---- MATÉRIEL DE TRAVAIL

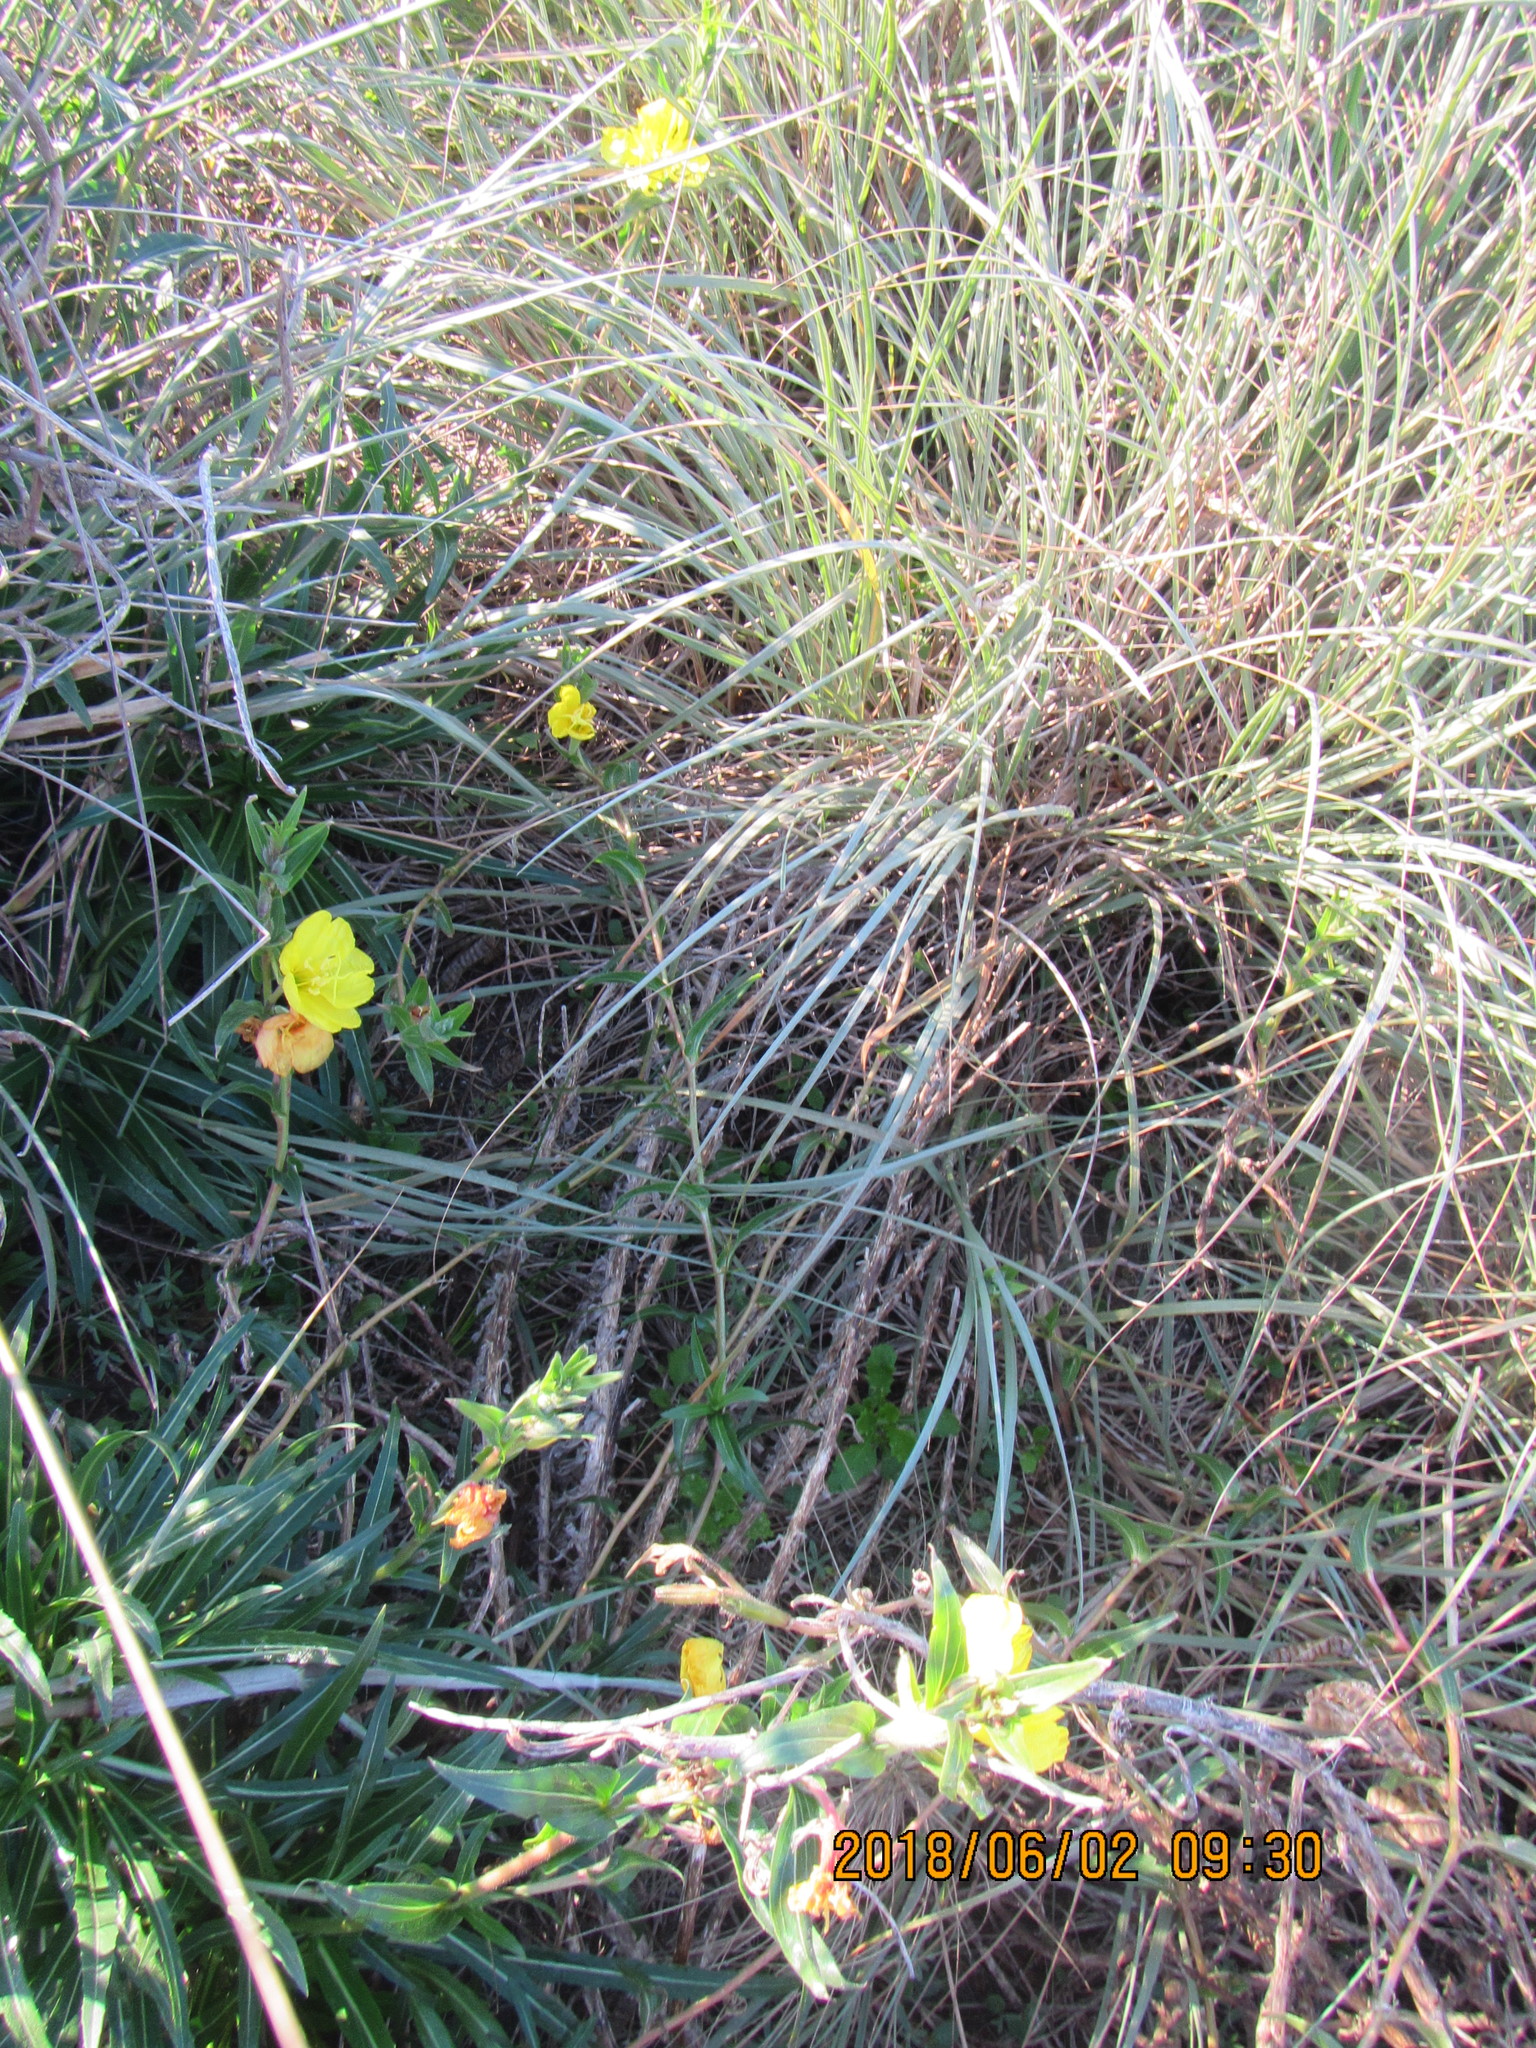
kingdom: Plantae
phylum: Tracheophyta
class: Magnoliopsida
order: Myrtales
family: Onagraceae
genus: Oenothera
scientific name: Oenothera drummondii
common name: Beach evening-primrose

--------

Réécrivez toutes les lignes des enregistrements ci-dessus en substituant « vernacular name » à « common name », sans rien modifier d'autre et sans reprendre les images.

» **RÉSULTAT OBTENU**:
kingdom: Plantae
phylum: Tracheophyta
class: Magnoliopsida
order: Myrtales
family: Onagraceae
genus: Oenothera
scientific name: Oenothera drummondii
vernacular name: Beach evening-primrose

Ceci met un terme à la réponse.